Task description — Each line of the material should be output exactly as shown.

Supplied material —
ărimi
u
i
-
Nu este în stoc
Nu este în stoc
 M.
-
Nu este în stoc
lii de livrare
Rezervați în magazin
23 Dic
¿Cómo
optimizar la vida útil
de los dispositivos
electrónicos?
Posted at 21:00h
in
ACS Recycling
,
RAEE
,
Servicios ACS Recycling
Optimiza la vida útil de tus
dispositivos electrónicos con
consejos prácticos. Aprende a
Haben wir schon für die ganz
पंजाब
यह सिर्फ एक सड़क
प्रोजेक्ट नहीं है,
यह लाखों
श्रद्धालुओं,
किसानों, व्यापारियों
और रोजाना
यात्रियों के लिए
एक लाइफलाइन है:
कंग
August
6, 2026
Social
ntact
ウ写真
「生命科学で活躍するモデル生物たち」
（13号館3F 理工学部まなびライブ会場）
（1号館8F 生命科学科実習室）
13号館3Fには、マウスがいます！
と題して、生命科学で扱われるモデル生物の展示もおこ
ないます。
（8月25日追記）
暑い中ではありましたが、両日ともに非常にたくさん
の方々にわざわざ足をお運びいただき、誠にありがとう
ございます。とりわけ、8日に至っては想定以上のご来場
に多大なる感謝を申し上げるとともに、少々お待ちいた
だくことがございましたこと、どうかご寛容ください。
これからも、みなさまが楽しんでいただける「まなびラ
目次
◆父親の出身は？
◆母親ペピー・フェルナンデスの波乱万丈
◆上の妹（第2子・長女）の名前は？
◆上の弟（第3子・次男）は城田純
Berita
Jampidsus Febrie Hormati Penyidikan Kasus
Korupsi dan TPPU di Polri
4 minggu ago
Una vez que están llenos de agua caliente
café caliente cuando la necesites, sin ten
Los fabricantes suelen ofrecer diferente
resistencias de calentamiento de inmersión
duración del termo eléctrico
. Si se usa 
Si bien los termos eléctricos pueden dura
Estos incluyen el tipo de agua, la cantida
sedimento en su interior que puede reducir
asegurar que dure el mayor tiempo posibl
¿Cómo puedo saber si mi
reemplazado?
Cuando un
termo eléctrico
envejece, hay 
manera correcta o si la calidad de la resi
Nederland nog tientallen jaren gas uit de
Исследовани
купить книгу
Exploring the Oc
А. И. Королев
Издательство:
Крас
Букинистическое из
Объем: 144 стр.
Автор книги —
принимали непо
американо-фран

Reply —
ărimi
u
i
-
Nu este în stoc
Nu este în stoc
 M.
-
Nu este în stoc
lii de livrare
Rezervați în magazin
23 Dic
¿Cómo
optimizar la vida útil
de los dispositivos
electrónicos?
Posted at 21:00h
in
ACS Recycling
,
RAEE
,
Servicios ACS Recycling
Optimiza la vida útil de tus
dispositivos electrónicos con
consejos prácticos. Aprende a
Haben wir schon für die ganz
पंजाब
यह सिर्फ एक सड़क
प्रोजेक्ट नहीं है,
यह लाखों
श्रद्धालुओं,
किसानों, व्यापारियों
और रोजाना
यात्रियों के लिए
एक लाइफलाइन है:
कंग
August
6, 2026
Social
ntact
ウ写真
「生命科学で活躍するモデル生物たち」
（13号館3F 理工学部まなびライブ会場）
（1号館8F 生命科学科実習室）
13号館3Fには、マウスがいます！
と題して、生命科学で扱われるモデル生物の展示もおこ
ないます。
（8月25日追記）
暑い中ではありましたが、両日ともに非常にたくさん
の方々にわざわざ足をお運びいただき、誠にありがとう
ございます。とりわけ、8日に至っては想定以上のご来場
に多大なる感謝を申し上げるとともに、少々お待ちいた
だくことがございましたこと、どうかご寛容ください。
これからも、みなさまが楽しんでいただける「まなびラ
目次
◆父親の出身は？
◆母親ペピー・フェルナンデスの波乱万丈
◆上の妹（第2子・長女）の名前は？
◆上の弟（第3子・次男）は城田純
Berita
Jampidsus Febrie Hormati Penyidikan Kasus
Korupsi dan TPPU di Polri
4 minggu ago
Una vez que están llenos de agua caliente
café caliente cuando la necesites, sin ten
Los fabricantes suelen ofrecer diferente
resistencias de calentamiento de inmersión
duración del termo eléctrico
. Si se usa 
Si bien los termos eléctricos pueden dura
Estos incluyen el tipo de agua, la cantida
sedimento en su interior que puede reducir
asegurar que dure el mayor tiempo posibl
¿Cómo puedo saber si mi
reemplazado?
Cuando un
termo eléctrico
envejece, hay 
manera correcta o si la calidad de la resi
Nederland nog tientallen jaren gas uit de
Исследовани
купить книгу
Exploring the Oc
А. И. Королев
Издательство:
Крас
Букинистическое из
Объем: 144 стр.
Автор книги —
принимали непо
американо-фран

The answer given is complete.